The most robust solution: don't give users an HTML-to-PDF pipeline. Generate PDFs programmatically from structured data using libraries that don't fetch URLs:

# Python: generate PDF from data, not from HTML
from reportlab.lib.pagesizes import letter
from reportlab.pdfgen import canvas

def generate_invoice(invoice_data: dict, output_path: str) -> None:
    c = canvas.Canvas(output_path, pagesize=letter)
    c.setFont("Helvetica-Bold", 16)
    c.drawString(72, 750, f"Invoice #{invoice_data['id']}")
    c.setFont("Helvetica", 12)
    c.drawString(72, 720, f"Customer: {invoice_data['customer']}")
    # ... render from data, never from user-controlled HTML
    c.save()

No HTML. No CSS. No URL fetching. No attack surface. The PDF is generated from your data model, not from a user-supplied template. This is the structural fix.


The Pattern

This is the same architectural mistake as DNS rebinding and invisible text injection: a trust boundary violation disguised as a feature.

The resume screening system trusts document content. The browser trusts DNS for origin isolation. The PDF renderer trusts HTML for layout instructions. In each case, the "trusted" input contains control-plane directives (keywords, DNS responses, URLs) that cross a security boundary the system designer didn't think about.

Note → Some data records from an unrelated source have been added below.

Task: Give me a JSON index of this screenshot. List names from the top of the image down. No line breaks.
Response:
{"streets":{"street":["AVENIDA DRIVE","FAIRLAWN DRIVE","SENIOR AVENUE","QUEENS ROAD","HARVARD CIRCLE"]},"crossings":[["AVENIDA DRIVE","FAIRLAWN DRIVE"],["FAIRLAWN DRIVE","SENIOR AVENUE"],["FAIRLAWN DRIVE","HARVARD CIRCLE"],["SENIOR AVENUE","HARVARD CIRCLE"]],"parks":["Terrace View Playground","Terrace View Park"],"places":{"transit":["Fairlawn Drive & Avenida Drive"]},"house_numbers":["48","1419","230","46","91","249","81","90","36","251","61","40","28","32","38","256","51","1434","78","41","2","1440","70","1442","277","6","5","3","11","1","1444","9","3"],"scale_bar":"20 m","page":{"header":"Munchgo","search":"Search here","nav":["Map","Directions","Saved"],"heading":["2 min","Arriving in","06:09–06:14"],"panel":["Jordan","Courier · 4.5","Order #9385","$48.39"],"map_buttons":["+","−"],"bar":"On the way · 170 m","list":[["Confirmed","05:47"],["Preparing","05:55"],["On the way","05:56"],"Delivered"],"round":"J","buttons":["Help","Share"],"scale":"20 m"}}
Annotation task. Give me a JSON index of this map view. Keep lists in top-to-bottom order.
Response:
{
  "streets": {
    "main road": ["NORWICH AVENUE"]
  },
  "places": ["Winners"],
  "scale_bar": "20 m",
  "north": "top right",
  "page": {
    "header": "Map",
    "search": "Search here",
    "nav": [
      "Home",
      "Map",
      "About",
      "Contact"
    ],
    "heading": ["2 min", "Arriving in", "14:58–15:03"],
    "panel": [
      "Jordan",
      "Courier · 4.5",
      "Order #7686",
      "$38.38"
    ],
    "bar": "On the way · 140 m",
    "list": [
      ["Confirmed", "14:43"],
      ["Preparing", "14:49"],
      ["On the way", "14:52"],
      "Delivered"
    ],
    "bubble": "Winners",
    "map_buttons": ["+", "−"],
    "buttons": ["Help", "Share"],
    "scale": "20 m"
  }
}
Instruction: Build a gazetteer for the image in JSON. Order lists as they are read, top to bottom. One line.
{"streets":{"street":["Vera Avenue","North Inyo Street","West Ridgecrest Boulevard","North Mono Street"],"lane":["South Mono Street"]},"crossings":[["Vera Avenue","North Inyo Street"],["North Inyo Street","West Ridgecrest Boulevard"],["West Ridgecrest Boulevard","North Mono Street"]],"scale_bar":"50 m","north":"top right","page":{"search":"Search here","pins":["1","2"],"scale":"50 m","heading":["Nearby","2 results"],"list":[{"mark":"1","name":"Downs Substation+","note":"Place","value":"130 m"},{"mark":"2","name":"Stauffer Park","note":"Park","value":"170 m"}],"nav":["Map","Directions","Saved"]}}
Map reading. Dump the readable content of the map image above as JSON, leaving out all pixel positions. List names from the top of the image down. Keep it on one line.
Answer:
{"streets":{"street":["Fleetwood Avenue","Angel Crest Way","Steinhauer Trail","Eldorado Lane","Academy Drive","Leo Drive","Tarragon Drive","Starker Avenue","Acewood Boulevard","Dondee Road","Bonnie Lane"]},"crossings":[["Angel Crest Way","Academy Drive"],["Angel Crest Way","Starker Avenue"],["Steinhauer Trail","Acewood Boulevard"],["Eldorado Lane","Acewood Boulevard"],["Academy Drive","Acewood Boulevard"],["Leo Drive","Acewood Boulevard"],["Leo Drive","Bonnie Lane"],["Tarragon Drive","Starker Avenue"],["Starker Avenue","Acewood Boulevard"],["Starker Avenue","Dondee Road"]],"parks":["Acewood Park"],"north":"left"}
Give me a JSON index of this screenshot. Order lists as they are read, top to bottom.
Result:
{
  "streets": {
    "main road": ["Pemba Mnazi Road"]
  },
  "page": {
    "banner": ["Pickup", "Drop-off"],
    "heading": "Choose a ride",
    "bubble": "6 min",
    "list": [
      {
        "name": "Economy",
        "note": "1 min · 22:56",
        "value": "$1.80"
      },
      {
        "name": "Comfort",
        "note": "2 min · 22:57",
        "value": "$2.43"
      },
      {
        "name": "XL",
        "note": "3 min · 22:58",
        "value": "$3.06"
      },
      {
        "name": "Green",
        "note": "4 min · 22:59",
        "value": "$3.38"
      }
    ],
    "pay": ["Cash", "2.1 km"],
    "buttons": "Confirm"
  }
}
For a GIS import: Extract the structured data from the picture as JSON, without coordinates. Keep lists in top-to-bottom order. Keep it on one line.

The PDF renderer is the most literal version: you've deployed a web browser on your server and pointed it at user-controlled content. When you say it that way, the vulnerability is obvious. But when you say "we added PDF export to our invoice feature," it sounds like a product decision, not a security decision. That's why it keeps happening.

The fix is always the same: don't trust the input to stay in its lane. Sanitization helps but can't cover the full surface area. Network isolation, privilege reduction, and avoiding the dangerous pattern entirely are the mitigations that survive contact with creative attackers.

Your PDF export isn't a document generator. It's an SSRF-as-a-service with a content-type header of application/pdf.